▶ [Task description]:
Copy the lines from the records below word for word, starting at the line that contains "Skip to main content" and ending at the line that contains "CW DIRECT DRIVE", with both of those lines included.

● ● ● ● ●

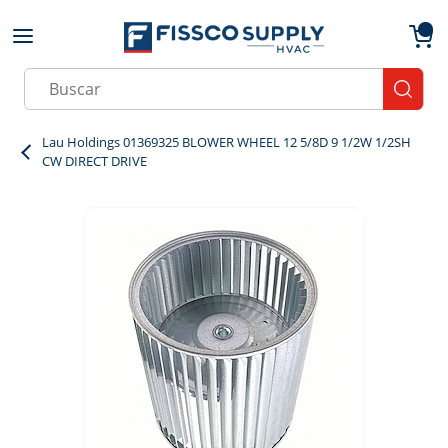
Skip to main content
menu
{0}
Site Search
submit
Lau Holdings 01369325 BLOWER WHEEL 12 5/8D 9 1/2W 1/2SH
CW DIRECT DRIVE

● ● ● ● ●

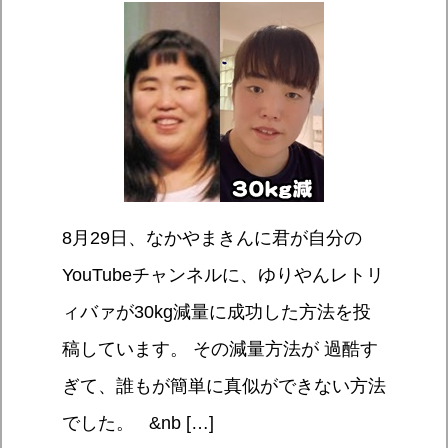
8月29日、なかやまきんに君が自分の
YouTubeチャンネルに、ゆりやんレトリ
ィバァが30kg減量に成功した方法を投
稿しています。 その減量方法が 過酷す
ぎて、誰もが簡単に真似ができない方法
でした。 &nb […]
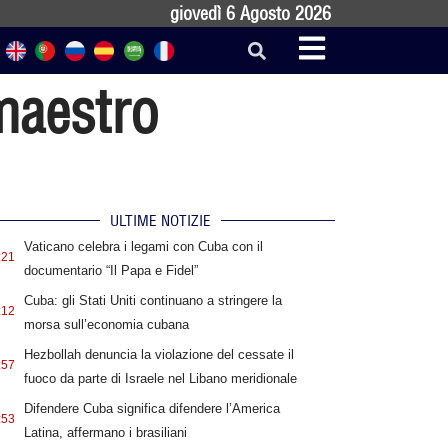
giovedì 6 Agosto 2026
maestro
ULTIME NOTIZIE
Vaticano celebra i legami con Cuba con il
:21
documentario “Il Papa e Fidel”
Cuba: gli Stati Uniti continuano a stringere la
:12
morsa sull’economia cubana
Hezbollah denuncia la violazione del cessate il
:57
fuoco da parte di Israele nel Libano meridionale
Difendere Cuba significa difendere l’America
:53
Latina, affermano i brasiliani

● ● ● ● ●

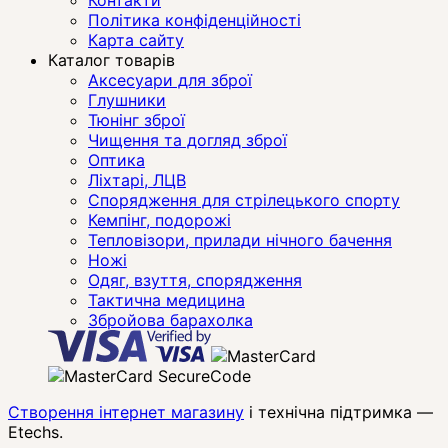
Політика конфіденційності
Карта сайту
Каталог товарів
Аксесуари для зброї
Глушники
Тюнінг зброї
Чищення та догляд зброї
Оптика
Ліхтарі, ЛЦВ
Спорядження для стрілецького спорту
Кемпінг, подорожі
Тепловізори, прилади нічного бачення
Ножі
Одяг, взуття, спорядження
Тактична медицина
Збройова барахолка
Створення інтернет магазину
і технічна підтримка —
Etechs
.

● ● ● ● ●

▶ [Exercise result]:
Skip to main content
menu
{0}
Site Search
submit
Lau Holdings 01369325 BLOWER WHEEL 12 5/8D 9 1/2W 1/2SH
CW DIRECT DRIVE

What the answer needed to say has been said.